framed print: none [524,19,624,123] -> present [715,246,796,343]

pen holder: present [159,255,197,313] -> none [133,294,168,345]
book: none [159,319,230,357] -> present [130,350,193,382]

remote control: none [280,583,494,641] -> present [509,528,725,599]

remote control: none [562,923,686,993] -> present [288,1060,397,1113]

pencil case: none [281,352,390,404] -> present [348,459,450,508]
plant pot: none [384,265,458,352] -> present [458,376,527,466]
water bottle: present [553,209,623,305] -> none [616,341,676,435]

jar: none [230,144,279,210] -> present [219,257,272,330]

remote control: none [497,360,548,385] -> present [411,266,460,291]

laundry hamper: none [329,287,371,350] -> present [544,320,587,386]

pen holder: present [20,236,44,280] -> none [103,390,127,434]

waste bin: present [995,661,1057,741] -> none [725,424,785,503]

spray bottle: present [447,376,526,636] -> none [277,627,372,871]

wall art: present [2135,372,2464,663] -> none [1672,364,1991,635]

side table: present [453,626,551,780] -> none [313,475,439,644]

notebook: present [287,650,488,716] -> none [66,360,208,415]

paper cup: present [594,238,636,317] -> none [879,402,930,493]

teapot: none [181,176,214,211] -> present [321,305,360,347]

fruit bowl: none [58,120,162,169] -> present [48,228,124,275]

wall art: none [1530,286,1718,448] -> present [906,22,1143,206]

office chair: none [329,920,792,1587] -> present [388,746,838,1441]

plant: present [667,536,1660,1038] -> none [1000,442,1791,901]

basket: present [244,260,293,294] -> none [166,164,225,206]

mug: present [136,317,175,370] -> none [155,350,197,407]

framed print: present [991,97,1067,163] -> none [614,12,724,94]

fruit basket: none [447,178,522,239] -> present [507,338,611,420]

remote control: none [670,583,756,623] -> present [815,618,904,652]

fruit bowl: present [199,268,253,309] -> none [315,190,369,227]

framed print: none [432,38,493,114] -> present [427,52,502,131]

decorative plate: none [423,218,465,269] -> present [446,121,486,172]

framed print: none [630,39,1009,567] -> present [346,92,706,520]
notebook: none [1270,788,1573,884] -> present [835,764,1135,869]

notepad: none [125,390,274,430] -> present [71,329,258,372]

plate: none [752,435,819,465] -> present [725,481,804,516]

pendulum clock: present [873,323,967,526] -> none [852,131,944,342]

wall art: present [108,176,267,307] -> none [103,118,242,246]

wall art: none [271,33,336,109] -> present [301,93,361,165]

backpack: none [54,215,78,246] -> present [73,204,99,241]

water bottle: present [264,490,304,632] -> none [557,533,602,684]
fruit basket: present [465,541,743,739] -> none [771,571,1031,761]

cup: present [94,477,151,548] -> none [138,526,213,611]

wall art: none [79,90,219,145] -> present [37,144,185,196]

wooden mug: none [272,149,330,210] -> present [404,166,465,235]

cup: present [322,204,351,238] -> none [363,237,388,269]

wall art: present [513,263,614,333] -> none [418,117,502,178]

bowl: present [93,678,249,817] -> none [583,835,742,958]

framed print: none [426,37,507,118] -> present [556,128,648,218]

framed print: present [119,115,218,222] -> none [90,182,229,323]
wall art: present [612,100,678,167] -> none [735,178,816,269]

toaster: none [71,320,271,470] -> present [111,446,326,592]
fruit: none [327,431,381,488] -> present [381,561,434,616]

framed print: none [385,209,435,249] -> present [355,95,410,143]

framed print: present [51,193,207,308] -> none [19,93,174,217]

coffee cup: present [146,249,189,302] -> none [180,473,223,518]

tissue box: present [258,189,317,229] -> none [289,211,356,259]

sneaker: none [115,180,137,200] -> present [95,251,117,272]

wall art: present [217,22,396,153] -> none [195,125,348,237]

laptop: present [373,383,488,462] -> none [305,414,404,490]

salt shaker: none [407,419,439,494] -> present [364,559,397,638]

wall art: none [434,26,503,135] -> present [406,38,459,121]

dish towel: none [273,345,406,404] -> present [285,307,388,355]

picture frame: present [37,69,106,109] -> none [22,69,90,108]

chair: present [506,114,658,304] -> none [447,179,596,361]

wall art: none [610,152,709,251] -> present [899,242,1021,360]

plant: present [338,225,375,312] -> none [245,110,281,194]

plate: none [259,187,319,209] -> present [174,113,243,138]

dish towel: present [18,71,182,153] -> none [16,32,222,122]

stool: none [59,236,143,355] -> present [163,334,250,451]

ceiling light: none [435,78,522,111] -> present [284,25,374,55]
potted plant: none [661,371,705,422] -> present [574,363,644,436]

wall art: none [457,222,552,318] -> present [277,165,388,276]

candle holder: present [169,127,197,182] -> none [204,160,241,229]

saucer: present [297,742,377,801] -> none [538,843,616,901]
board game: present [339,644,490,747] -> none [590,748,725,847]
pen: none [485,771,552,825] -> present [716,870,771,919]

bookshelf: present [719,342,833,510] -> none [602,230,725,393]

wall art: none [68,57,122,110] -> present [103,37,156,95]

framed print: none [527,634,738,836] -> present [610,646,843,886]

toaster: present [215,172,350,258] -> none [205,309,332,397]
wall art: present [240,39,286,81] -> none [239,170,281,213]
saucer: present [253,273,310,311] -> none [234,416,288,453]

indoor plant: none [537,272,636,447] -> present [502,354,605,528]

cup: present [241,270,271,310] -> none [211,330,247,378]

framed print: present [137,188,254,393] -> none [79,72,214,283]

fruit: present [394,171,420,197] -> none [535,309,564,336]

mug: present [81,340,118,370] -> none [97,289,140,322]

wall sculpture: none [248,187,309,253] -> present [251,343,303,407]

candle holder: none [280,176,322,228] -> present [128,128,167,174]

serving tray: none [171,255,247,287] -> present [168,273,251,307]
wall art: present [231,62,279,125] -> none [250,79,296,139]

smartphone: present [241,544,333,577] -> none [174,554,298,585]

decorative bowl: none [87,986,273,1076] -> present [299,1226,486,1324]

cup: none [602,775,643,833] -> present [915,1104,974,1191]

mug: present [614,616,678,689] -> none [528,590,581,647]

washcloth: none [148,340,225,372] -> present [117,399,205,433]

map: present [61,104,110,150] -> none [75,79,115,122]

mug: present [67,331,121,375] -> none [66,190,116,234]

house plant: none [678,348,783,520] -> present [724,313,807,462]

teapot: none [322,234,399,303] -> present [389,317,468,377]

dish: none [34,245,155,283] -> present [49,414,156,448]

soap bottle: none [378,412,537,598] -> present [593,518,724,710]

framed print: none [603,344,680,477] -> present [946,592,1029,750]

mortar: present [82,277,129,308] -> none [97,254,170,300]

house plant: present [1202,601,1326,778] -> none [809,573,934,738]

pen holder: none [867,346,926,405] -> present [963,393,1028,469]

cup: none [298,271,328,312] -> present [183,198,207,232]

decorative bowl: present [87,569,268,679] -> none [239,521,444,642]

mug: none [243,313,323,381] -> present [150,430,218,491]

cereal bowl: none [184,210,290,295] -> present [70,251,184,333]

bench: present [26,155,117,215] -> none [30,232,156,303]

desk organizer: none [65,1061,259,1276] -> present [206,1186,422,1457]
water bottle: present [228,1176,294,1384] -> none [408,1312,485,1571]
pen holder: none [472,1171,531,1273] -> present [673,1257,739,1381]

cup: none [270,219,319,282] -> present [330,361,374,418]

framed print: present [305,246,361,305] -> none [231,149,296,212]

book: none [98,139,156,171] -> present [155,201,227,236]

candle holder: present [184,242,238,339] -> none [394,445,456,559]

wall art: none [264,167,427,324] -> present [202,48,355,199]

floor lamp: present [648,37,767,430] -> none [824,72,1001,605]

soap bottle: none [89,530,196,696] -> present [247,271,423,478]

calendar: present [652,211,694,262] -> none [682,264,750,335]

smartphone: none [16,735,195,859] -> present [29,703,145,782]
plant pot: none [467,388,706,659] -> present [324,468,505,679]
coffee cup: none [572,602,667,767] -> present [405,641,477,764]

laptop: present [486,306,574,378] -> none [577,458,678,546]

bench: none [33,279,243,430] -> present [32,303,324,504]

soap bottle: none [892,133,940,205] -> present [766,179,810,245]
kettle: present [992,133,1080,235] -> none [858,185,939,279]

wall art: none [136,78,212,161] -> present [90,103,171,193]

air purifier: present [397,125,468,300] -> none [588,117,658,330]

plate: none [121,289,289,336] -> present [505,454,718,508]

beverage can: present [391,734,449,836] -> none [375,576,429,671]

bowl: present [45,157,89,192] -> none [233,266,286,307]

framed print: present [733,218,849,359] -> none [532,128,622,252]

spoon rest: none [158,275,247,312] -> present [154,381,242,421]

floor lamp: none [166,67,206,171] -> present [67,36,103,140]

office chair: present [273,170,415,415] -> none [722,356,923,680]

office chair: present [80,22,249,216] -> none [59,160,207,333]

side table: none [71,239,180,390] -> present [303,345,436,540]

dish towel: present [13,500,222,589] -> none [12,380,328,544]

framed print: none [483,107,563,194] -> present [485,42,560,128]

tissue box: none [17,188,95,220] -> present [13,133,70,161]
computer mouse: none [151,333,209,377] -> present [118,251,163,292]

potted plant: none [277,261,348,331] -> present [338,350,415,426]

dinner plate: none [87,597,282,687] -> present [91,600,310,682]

#####

Taking every line of the records in turn, count the ones holding "chair", and state nothing but the number.

* _Exercise output_
4